Table 2. Minidisk I/O: NVMe Scaling Results | ||||||||||||
Run name | NV020000 | NV120000 | NV220000 | NV320000 | NV420000 | NV520000 | NV620000 | NV720000 | NV820000 | NV920000 | NVA20000 | NVB20000 |
Direction | write | write | write | write | write | write | write | write | write | write | write | write |
Aliases | 0 | 1 | 2 | 3 | 4 | 5 | 6 | 7 | 8 | 9 | 10 | 11 |
Blks/sec | 240417 | 337046 | 704185 | 961712 | 859125 | 981859 | 906266 | 951017 | 965490 | 980604 | 989048 | 985269 |
CP CPU-sec per million blks | 0.18 | 1.37 | 1.49 | 1.60 | 1.78 | 1.92 | 2.18 | 2.14 | 1.93 | 1.99 | 1.94 | 1.93 |
Service time (msec) | 0.000 | 0.000 | 0.000 | 0.001 | 0.003 | 0.004 | 0.023 | 0.023 | 0.029 | 0.027 | 0.029 | 0.030 |
Run name | NV020100 | NV120100 | NV220100 | NV320100 | NV420100 | NV520100 | NV620100 | NV720100 | NV820100 | NV920100 | NVA20100 | NVB20100 |
Direction | read | read | read | read | read | read | read | read | read | read | read | read |
Aliases | 0 | 1 | 2 | 3 | 4 | 5 | 6 | 7 | 8 | 9 | 10 | 11 |
Blks/sec | 34367 | 70929 | 126555 | 156357 | 195652 | 239110 | 245133 | 233372 | 276430 | 299644 | 354203 | 413079 |
CP CPU-sec per million blks | 0.22 | 1.61 | 1.57 | 1.55 | 1.52 | 1.57 | 2.52 | 2.25 | 1.66 | 1.67 | 1.60 | 1.60 |
Service time (msec) | 0.126 | 0.119 | 0.081 | 0.095 | 0.095 | 0.090 | 0.113 | 0.119 | 0.213 | 0.218 | 0.203 | 0.189 |
Notes: 3906-M05. IBM Adapter for NVMe. Intel P4510 4 TB SSD module. Shared LPAR, four cores, all VH. 3 GB central storage. z/VM 7.1 with experimental NVMe EDEV code. Twenty CMS guests running IO3390. |
No scaling problem was found.
CP Paging I/O
A third measurement explored whether NVMe EDEVs could be used as paging storage. To evaluate this, the paging workload described above was used. Table 3 shows the findings.

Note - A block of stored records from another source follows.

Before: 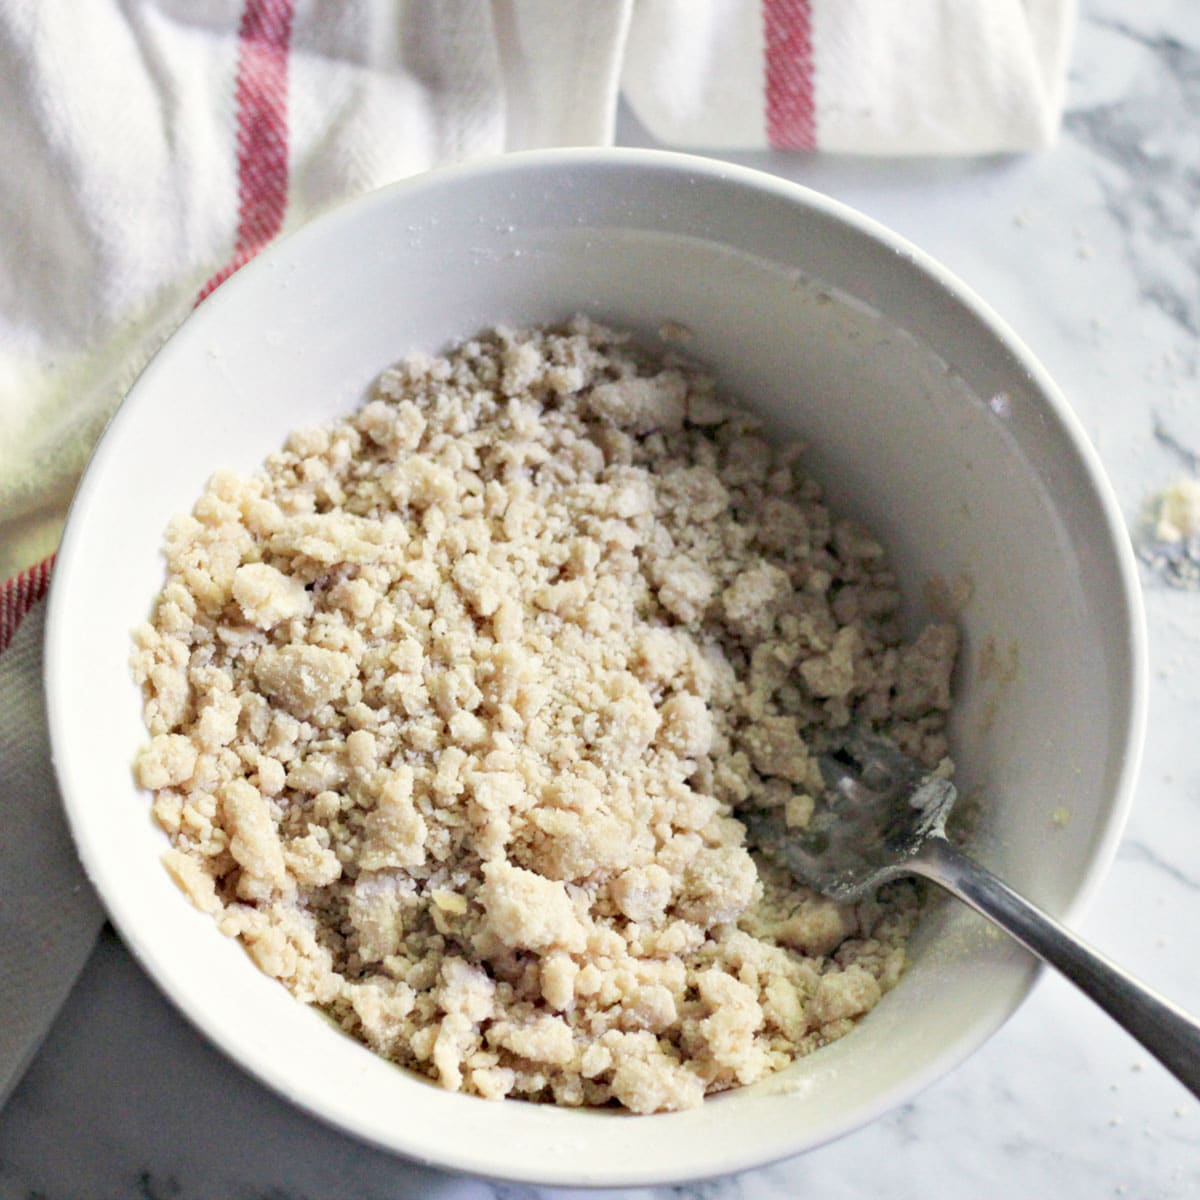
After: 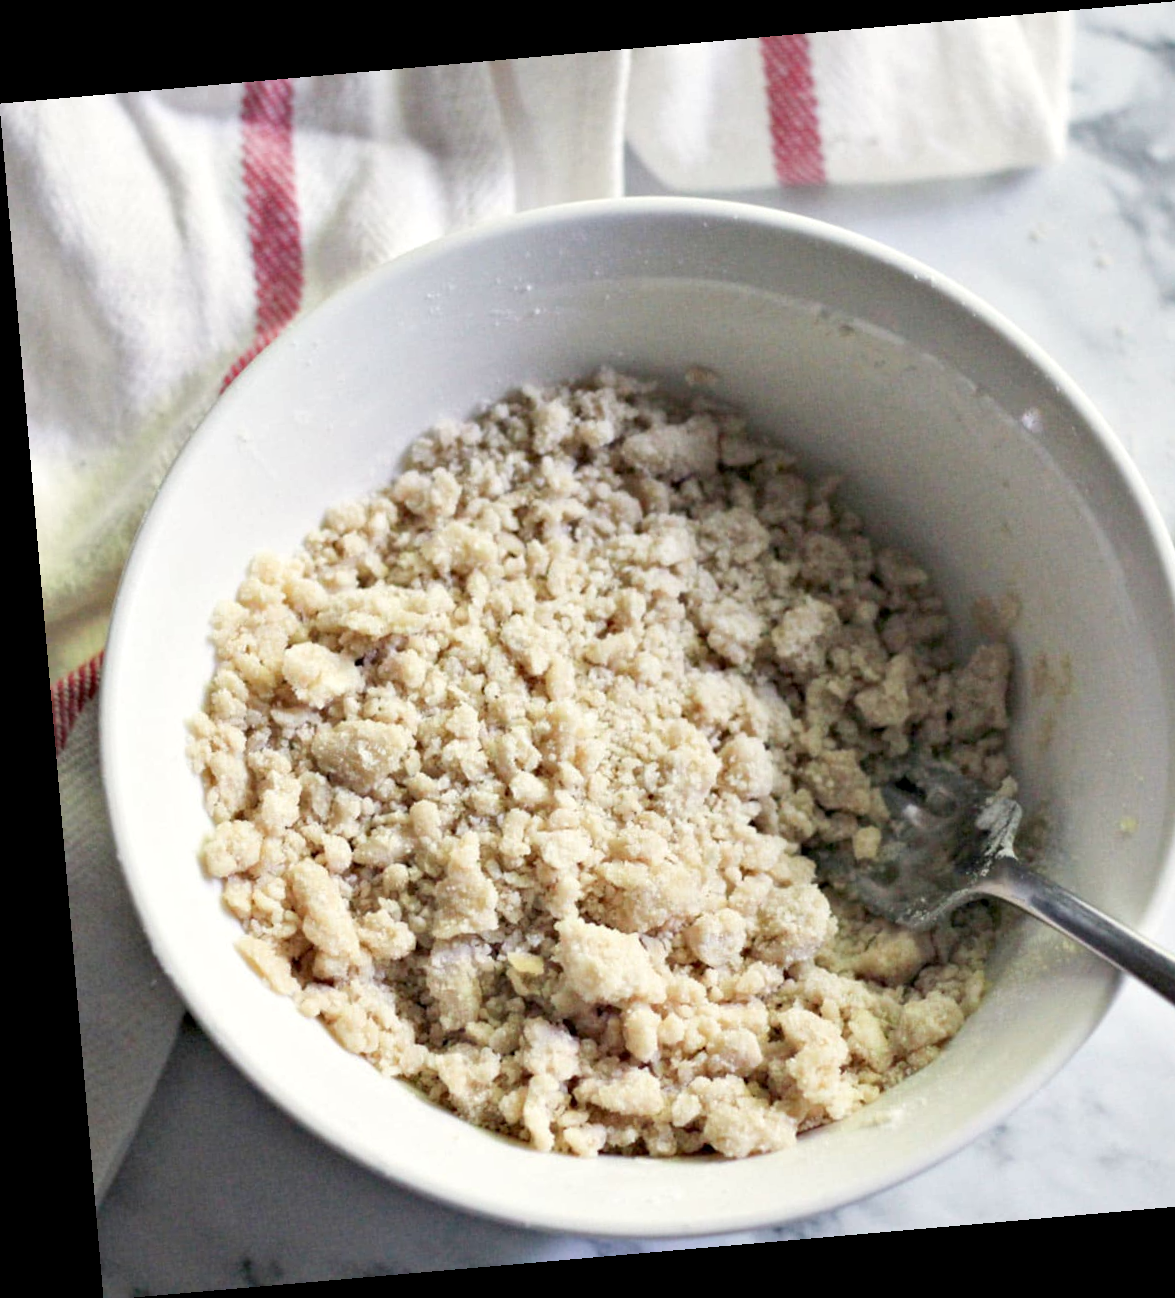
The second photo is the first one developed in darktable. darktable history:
crop: right 9.509%, bottom 0.031%
rotate and perspective: rotation -4.98°, automatic cropping off
local contrast: mode bilateral grid, contrast 20, coarseness 50, detail 120%, midtone range 0.2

Table 3. CP Paging: NVMe Results | |
Metric | Value |
Run name | PG05903C |
Guest busy, % | 21.4 |
Chargeable CP busy, % | 18.1 |
Nonchargeable CP busy, % | 199.2 |
Total CP busy, % | 217.3 |
Page reads, /sec | 146000 |
Page writes, /sec | 157000 |
Total paging, /sec | 303000 |
CP busy % / paging rate | 7.17E-04 |
Paging SSCH rate, reads, /sec | 20878 |
Pages read per read SSCH | 7 |
Paging SSCH rate, writes, /sec | 1960 |
Pages written per write SSCH | 80 |
Total paging SSCH rate, /sec | 22838 |
CP busy % / paging SSCH rate | 9.51E-03 |
Paging volume I/O rate, /vol, /sec | 5709 |
Paging volume service time, msec | 1.28 |
Alias pool tries, /sec | 17264 |
Alias pool fails, /sec | 0 |
Aliases in use, avg | 27.2 |
Notes: 3906-M05. IBM Adapter for NVMe. Intel P4510 4 TB SSD module. Shared LPAR, four cores, all VH. 4 GB central storage. z/VM 7.3. Four NVMe base EDEVs, each with a PAGE extent of 16777211 4 KB pages (64 GB). Fifty-nine NVMe alias EDEVs attached to SYSTEM. Thirty CMS users, each 4096 MB, with VIRSTOR configured to thrash memory in the guest's upper 2 GB. CPU busy is expressed such that a value of 100% means one processor completely consumed. |
NVMe EDEVs were found to be suitable for paging.
Summary
The IBM Adapter for NVMe and an NVMe SSD module form a viable backing store for an EDEV. NVMe EDEVs can be used successfully for guest minidisks or for CP paging. CP CPU time per transfer was found to be about the same as for an FCP EDEV. With the SSD module we used, NVMe EDEVs were found to be suitable as CP paging devices.